This is particularly compelling because it suggests a middle path. We do not have to choose between classical physics-based control, which is often interpretable but limited, and pure data-driven learning, which can be flexible but opaque. Instead, we can build systems where:
- Physics provides foundational constraints and safety boundaries
- Machine learning optimizes performance within those boundaries
- The combination may become more trustworthy than either approach alone
Researchers who can merge explicit reasoning with data-driven methods may unlock a new generation of systems where autonomy is not just powerful but genuinely certifiable.
A Historical Precedent: When Autonomy Became Essential
Another detail from the panel discussion that stayed with me was the historical example of aircraft designed with relaxed or neutral static stability. These aircraft would not naturally return to straight and level flight if disturbed. The most famous example is the F-16 Fighting Falcon.
The YF-16 prototype was intentionally designed with relaxed static stability, which allowed it to respond more quickly and aggressively to control inputs.

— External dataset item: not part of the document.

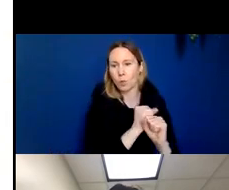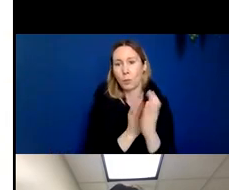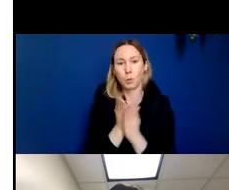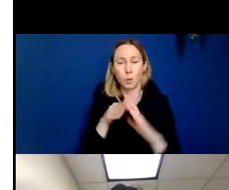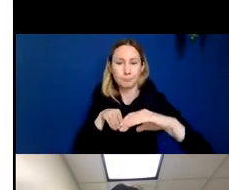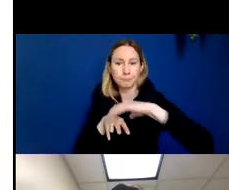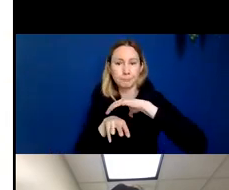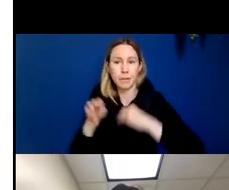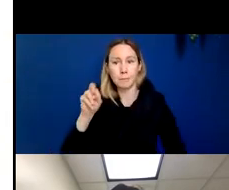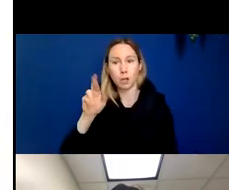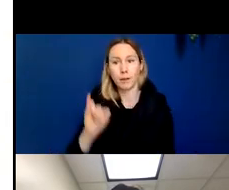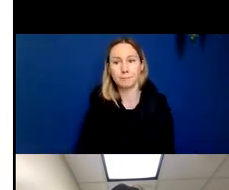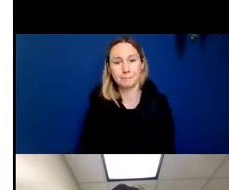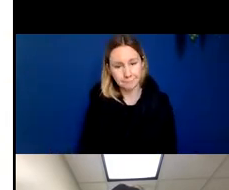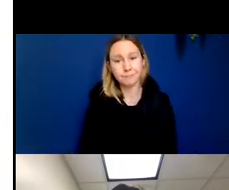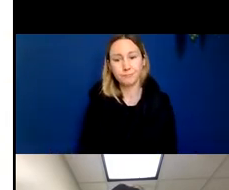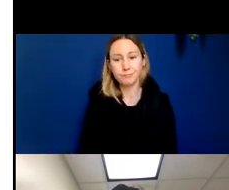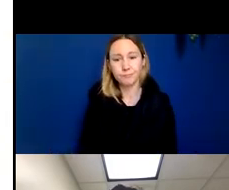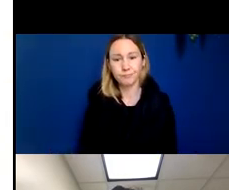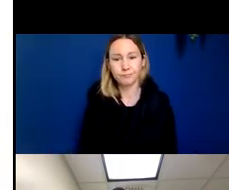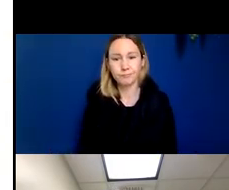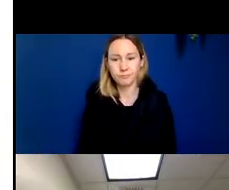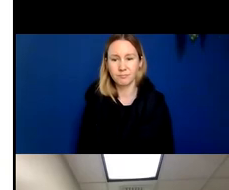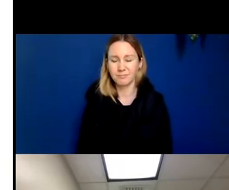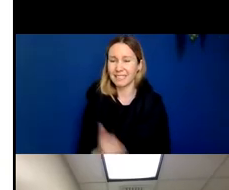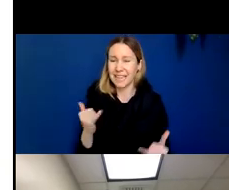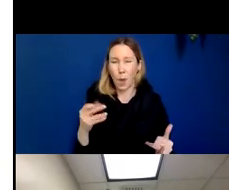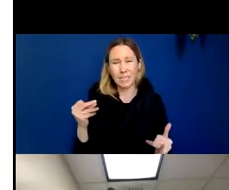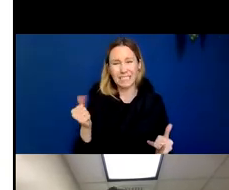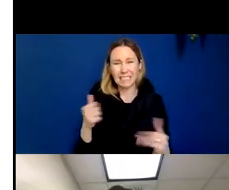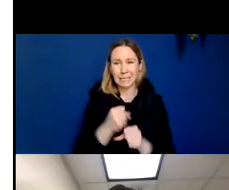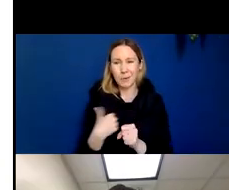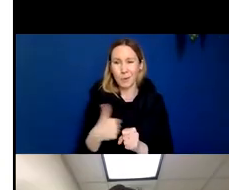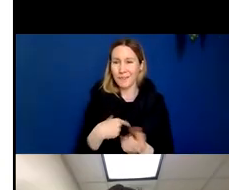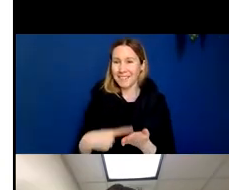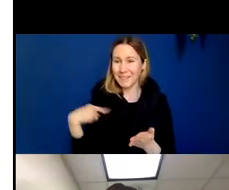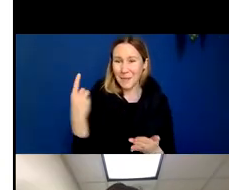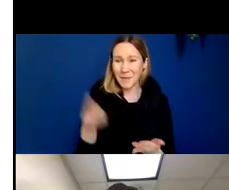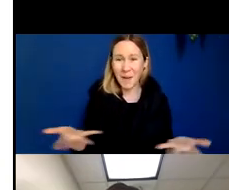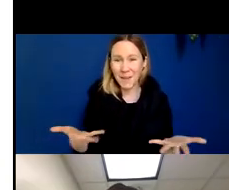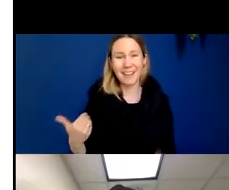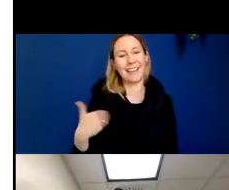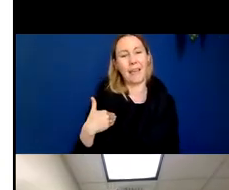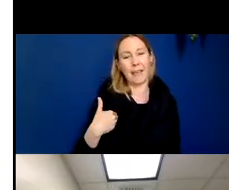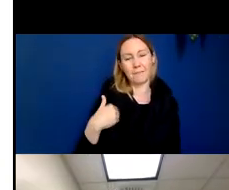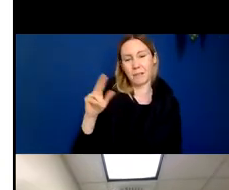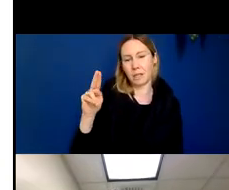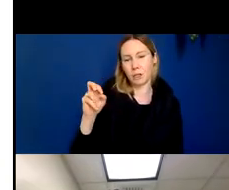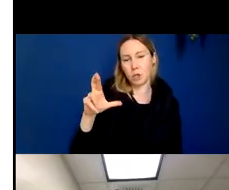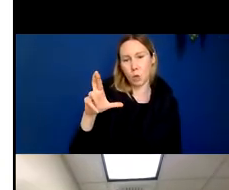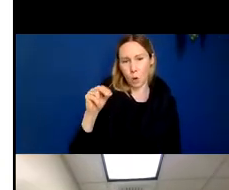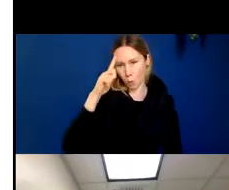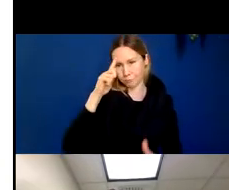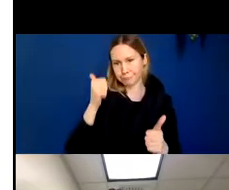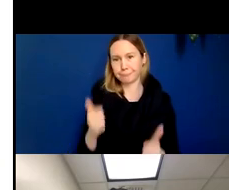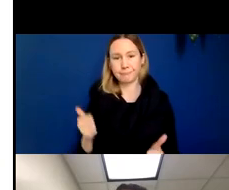Okay, so, basically, a quick, very quick summary of what we've covered so far is that we have these neurodegenerative diseases, you know, they're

It was one of the first operational fighters designed around relaxed static stability and fly-by-wire control. That combination enabled the theoretical ideal for a fighter aircraft: a highly maneuverable airplane that could be unstable aerodynamically but controllable through a flight control system.
The key point is that such a design would have been extremely difficult, if not impossible, for a human pilot to manage through mechanical controls alone. The aircraft relied on a fly-by-wire system to perform continuous stabilization while the pilot commanded the desired maneuver.
During high-speed taxi testing, the YF-16 began to oscillate severely. Parts of the aircraft scraped the runway, throwing sparks, and General Dynamics test pilot Phil Oestricher decided the safest course of action was to take off rather than continue the test on the ground. The aircraft’s electronic flight control system was too sensitive to pilot input, and engineers later refined the system so it could better manage the high-frequency stabilization work automatically.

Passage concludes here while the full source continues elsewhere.